The new American Apparel Inc. is starting to look more like the old one.

This story first appeared in the October 22, 2014 issue of WWD. Subscribe Today.

Sources said the company has rehired Iris Alonzo as senior creative director with a mission to protect and evolve the brand and help restore some normalcy to a difficult situation.

American Apparel fired Alonzo shortly after founder Dov Charney was ousted as chief executive officer in June.

One source close to the company cautioned that: “Charney has had no impact one way or the other on any personnel decisions being made. [Interim ceo] Scott Brubaker is the one ultimately making those decisions, not Dov.”

That is no doubt technically true. But even so, some American Apparel watchers — and there are still plenty of people interested in the highest-profile domestic apparel producer — saw the appointment as a measure of Charney’s influence.

Alonzo has been a big supporter of Charney. She told the Los Angeles Times this summer that, “If he were to not be put back into a leadership position, the steam would soon dissipate.”

One source said Brubaker is in touch with Charney and has been getting his recommendations, but that Charney doesn’t have free reign at the company he founded.

The famously libertine Charney has proven to be remarkably resilient.

American Apparel’s previous board sidelined him as ceo and signaled its intent to fire him for cause after allegations of misconduct. But he rebounded strongly, finding an investment partner in Standard General, and succeeded in reworking the board.
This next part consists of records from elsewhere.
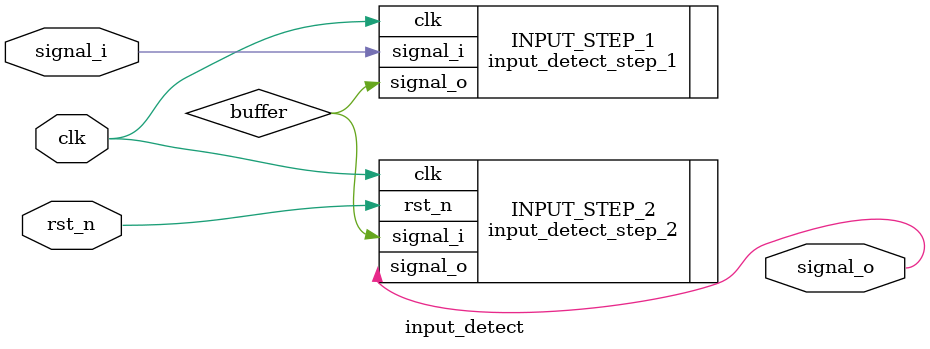
<source format=v>
`timescale 1ns / 1ps

module input_detect (
    input  clk,
    input  rst_n,
    input  signal_i,
    output signal_o
);
    
    wire buffer;

    input_detect_step_1 INPUT_STEP_1 (
        .clk(clk),
        .signal_i(signal_i),
        .signal_o(buffer)
    );

    input_detect_step_2 INPUT_STEP_2 (
        .clk(clk),
        .rst_n(rst_n),
        .signal_i(buffer),
        .signal_o(signal_o)
    );
    
endmodule

</source>
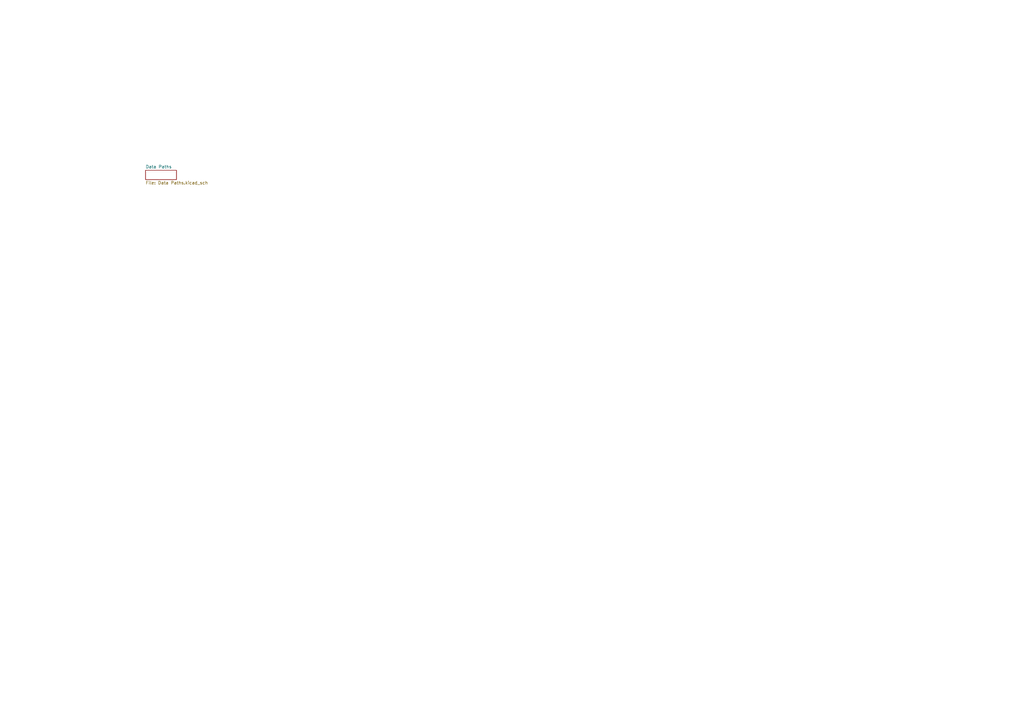
<source format=kicad_sch>
(kicad_sch
	(version 20250114)
	(generator "eeschema")
	(generator_version "9.0")
	(uuid "58603c86-7bd5-4ba1-ab8f-a8884092425e")
	(paper "A3")
	(title_block
		(title "DATAPATHS")
		(date "2025-01-19")
		(rev "1")
		(company "King Technologies")
	)
	(lib_symbols)
	(sheet
		(at 59.69 69.85)
		(size 12.7 3.81)
		(exclude_from_sim no)
		(in_bom yes)
		(on_board yes)
		(dnp no)
		(fields_autoplaced yes)
		(stroke
			(width 0.1524)
			(type solid)
		)
		(fill
			(color 0 0 0 0.0000)
		)
		(uuid "27a40447-fb19-4009-836c-b60a8780a7c0")
		(property "Sheetname" "Data Paths"
			(at 59.69 69.1384 0)
			(effects
				(font
					(size 1.27 1.27)
				)
				(justify left bottom)
			)
		)
		(property "Sheetfile" "Data Paths.kicad_sch"
			(at 59.69 74.2446 0)
			(effects
				(font
					(size 1.27 1.27)
				)
				(justify left top)
			)
		)
		(instances
			(project "PDP 11 45"
				(path "/58603c86-7bd5-4ba1-ab8f-a8884092425e"
					(page "2")
				)
			)
		)
	)
	(sheet_instances
		(path "/"
			(page "1")
		)
	)
	(embedded_fonts no)
)

</source>
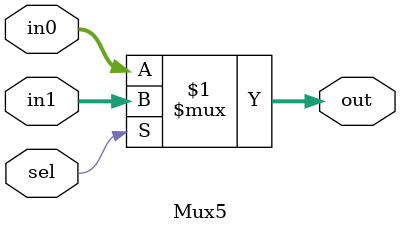
<source format=v>
`timescale 1ns / 1ps


module Mux5(
    input sel,
    input [4:0] in1,
    input [4:0] in0,
    output [4:0] out
    );
    
    assign out = sel ? in1 : in0;
    
endmodule

</source>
Charney is now back as a consultant although one source stressed he’s invited to participate in the business at Brubaker’s discretion.

He has no supervisory role, but continues to speak on the company’s weekly conference call with store managers, another source said.

“Dov is fighting hard to regain the ceo job,” said the source. “Dov is being very difficult in terms of accepting anything less than the ceo position.”

The suitability committee of the board is still considering Charney’s future at the company — and the process has stretched out much longer than expected and could last several more weeks.

It’s a sticky situation for American Apparel. If the company isn’t able to negotiate a way for him to stay, it faces either a hefty severance payment or an expensive legal battle.